FV3-JEDI is the interface between the generic components of JEDI (UFO, IODA, OOPS, etc.) and all models that are based on the FV3 dynamical core (GEOS, GFS, FV3-LAM, etc.). The source code for the model grid definition (geometry), how to read and write the model restart files, how to transform model state variables to GeoVaLs, how to advance the forecast model, and other FV3 model specific code is in this repository. FV3-JEDI also creates the majority of the executables (together with OOPS) used to compute an analysis, such as the variational solver application, the H(x) calculation, or interpolation executables.

SABER

https://jointcenterforsatellitedataassimilation-jedi-docs.readthedocs-hosted.com/en/latest/inside/jedi-components/saber/index.html

SABER - System Agnostic Background Error Representation

SABER provides generic software utilities for computing and working with the background error covariance matrix (B matrix). Currently, it features BUMP, the Background error on an Unstructured Mesh Package, which computes B from an ensemble of forecasts. The GSI recursive filter has also been implemented here for a Gaussian grid.

IODA-Converters

While not part of the FV3-Bundle, IODA-Converters, available at https://github.com/JCSDA-internal/ioda-converters, is a repository that holds all of the scripts and utilities to convert observations from various sources and input formats to IODA-readable files. Most of these converters are written in Python3. One notable exception is the BUFR ingester that takes an input YAML file filled with BUFR mnemonics, reads the BUFR file, and stores the observation data in an IODA ObsSpace object, which can then either be saved to a file, or kept in memory.

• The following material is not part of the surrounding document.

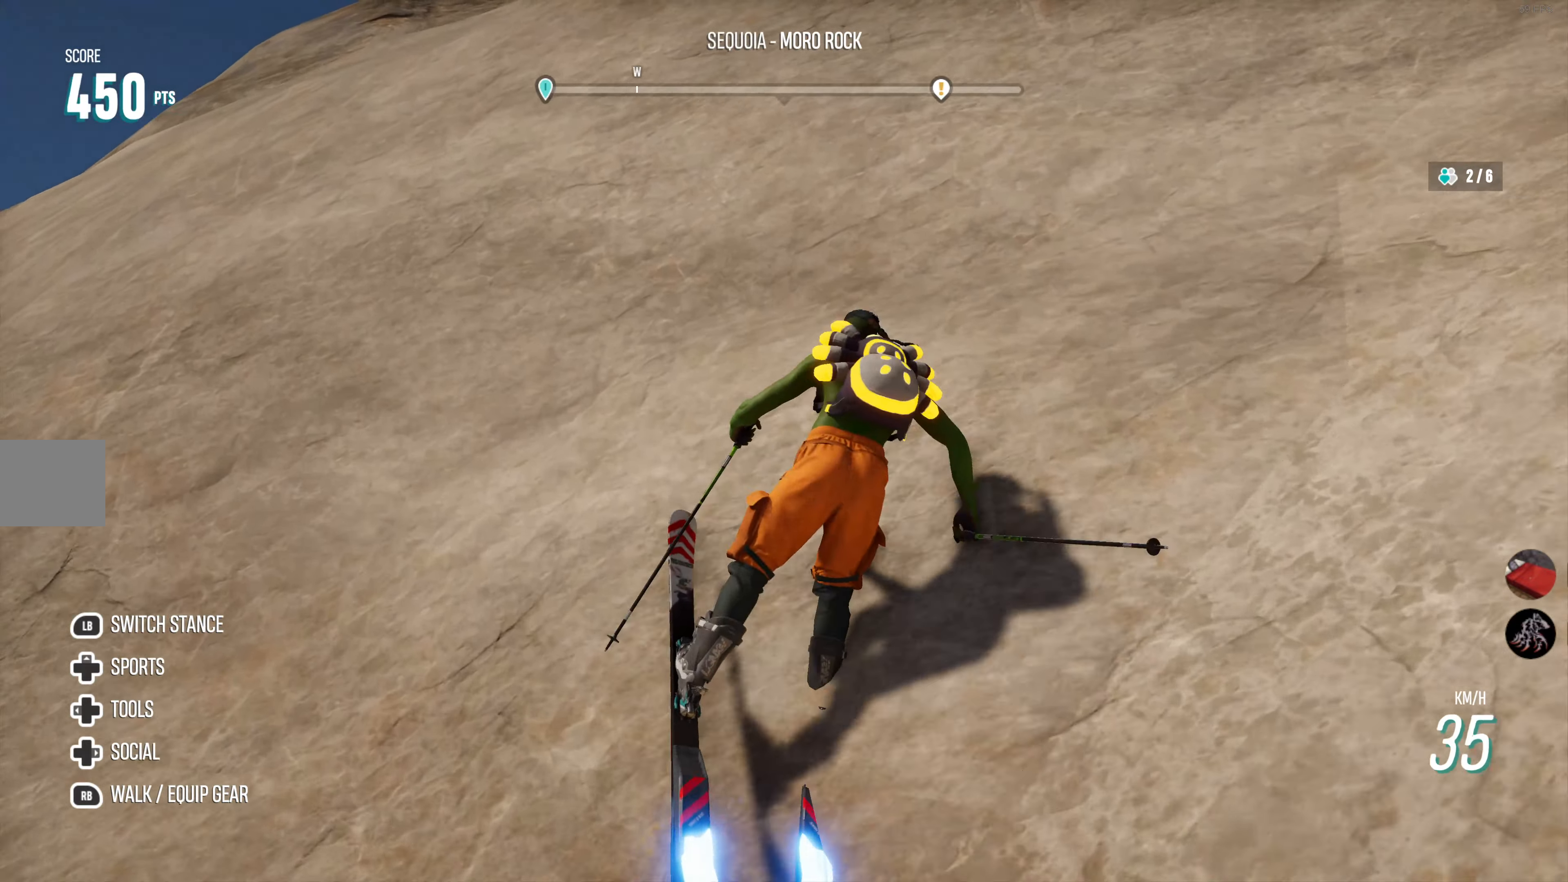
{"buttons": ["R2"], "left_stick": "right", "right_stick": "center", "events": [[433, "right_stick", "center"], [483, "left_stick", "right"]]}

Other Components Built with/used by JEDI

  • Atlas - an ECMWF library for model grid structures.
  • eckit and fckit - ECMWF toolkit libraries with all kinds of handy functions that are used throughout JEDI. The eckit library is written in C++ and fckit is a Fortran wrapper to eckit so that the tools can be called from Fortran code. Some example functionality include grabbing configuration parameters from YAML files, exception handling, MPI wrappers, or how to compute a great circle difference. There are hundreds of different tools. This is similar to “NCEPLIBS”.
  • ecbuild - wrapper for cmake that is used to build JEDI components.
  • CRTM - The Community Radiative Transfer Model
  • EWOK - Experiments and Workflows Orchestration Kit. Scripts for JEDI workflows; similar to “global-workflow”; still under early development/testing.